Assessment reports>Babylon Genesis Chain>Informational findings>ECDSA signature verification does not enforce that ,s, is less than half the group order
Category: Coding Mistakes

ECDSA signature verification does not enforce that s is less than half the group order

Informational Severity
Informational Impact
N/A Likelihood

Description

The BIP-62 standard requires that Bitcoin ECDSA signatures have an s value less than n/2 to prevent (R, n-s) from being a valid signature computable from another valid signature (R, s). The ecdsa.Verify function does not enforce this, and while RecoverCompact interprets the first byte of the signature as a code containing a flag that enforces the parity of s relative to the parity of the public key, this flag can also be flipped.

Impact

The following test (which reuses skHex and testMsg from the existing TestECDSA) demonstrates that the current implementation incorrectly accepts negated signatures:

func TestECDSAMalleability(t *testing.T) {
    // decode SK and PK
    skBytes, err := hex.DecodeString(skHex)
    require.NoError(t, err)
    sk, pk := btcec.PrivKeyFromBytes(skBytes)
    require.NotNil(t, sk)
    require.NotNil(t, pk)
    // sign
    sig := ecdsa.Sign(sk, testMsg)
    // verify
    err = ecdsa.Verify(pk, testMsg, sig)
    require.NoError(t, err)
    // Modify signature
    sig[0] = ((sig[0]-27)^1)+27
    var s btcec.ModNScalar
    s.SetByteSlice(sig[33:65])
    s.Negate()
    s.PutBytesUnchecked(sig[33:65])
    // Verify modified signature
    err = ecdsa.Verify(pk, testMsg, sig)
    require.Error(t, err)
}
% go test -run TestECDSAMalleability
--- FAIL: TestECDSAMalleability (0.00s)
    ecdsa_test.go:59:
                Error Trace:    /path/babylon/crypto/ecdsa/ecdsa_test.go:59
                Error:          An error is expected but got nil.
                Test:           TestECDSAMalleability
FAIL
exit status 1
FAIL    github.com/babylonlabs-io/babylon/crypto/ecdsa  0.205s

Currently, ECDSA signatures are only used by Babylon for proof of possession, which is used to associate staker and finality-provider addresses with public keys.
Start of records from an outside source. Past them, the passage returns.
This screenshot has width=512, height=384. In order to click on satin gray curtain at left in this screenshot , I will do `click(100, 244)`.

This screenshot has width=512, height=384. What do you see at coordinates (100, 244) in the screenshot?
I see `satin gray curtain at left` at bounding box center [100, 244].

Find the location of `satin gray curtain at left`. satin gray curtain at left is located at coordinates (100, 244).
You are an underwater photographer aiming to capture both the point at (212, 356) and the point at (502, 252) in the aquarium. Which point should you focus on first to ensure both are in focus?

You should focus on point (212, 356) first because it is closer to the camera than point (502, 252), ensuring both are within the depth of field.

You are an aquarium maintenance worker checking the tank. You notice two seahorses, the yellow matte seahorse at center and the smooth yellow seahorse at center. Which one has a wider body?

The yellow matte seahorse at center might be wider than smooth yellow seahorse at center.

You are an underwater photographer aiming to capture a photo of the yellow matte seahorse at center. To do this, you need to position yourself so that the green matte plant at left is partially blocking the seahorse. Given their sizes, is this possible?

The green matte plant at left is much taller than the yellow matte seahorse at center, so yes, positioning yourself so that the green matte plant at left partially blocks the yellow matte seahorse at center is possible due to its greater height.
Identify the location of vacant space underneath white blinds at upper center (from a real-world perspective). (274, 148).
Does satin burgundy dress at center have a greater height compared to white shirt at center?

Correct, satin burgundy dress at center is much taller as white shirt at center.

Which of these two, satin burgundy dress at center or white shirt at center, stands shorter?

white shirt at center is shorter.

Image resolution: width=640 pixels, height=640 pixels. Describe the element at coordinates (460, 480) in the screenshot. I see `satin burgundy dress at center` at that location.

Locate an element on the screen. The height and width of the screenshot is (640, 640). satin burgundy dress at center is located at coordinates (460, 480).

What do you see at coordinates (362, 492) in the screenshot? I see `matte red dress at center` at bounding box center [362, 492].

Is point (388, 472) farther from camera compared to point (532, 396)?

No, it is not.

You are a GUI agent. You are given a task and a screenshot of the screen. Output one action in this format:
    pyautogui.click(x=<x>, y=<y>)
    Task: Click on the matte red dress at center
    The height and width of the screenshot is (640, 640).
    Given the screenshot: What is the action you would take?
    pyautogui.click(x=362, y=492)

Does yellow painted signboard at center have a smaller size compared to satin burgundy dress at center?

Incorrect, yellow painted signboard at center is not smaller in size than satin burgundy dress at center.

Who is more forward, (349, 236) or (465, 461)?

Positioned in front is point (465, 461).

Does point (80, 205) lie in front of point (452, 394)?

Being able to produce a distinct signature for a valid address does not appear to be an issue in this context, as the address being signed is not modified, so the correct address is still registered if a modified signature is used.

Recommendations

Enforce that s < n/2 in ecdsa.Verify:

 func Verify(pk *btcec.PublicKey, msg string, sigBytes []byte) error {
     msgHash := magicHash(msg)
     recoveredPK, _, err := ecdsa.RecoverCompact(sigBytes, msgHash[:])
     if err != nil {
         return err
     }
+    var s btcec.ModNScalar
+    if overflow := s.SetByteSlice(sigBytes[33:65]); overflow {
+        return fmt.Errorf("invalid signature: S >= group order")
+    }
+    if s.IsOverHalfOrder() {
+        return fmt.Errorf("invalid signature: S >= group order/2")
+    }
     pkBytes := schnorr.SerializePubKey(pk)
     recoveredPKBytes := schnorr.SerializePubKey(recoveredPK)
     if !bytes.Equal(pkBytes, recoveredPKBytes) {
         return fmt.Errorf("the recovered PK does not match the given PK")
     }
     return nil
 }

Remediation

This issue has been acknowledged by Babylon Labs, and a fix was implemented in commit 1d300ae7.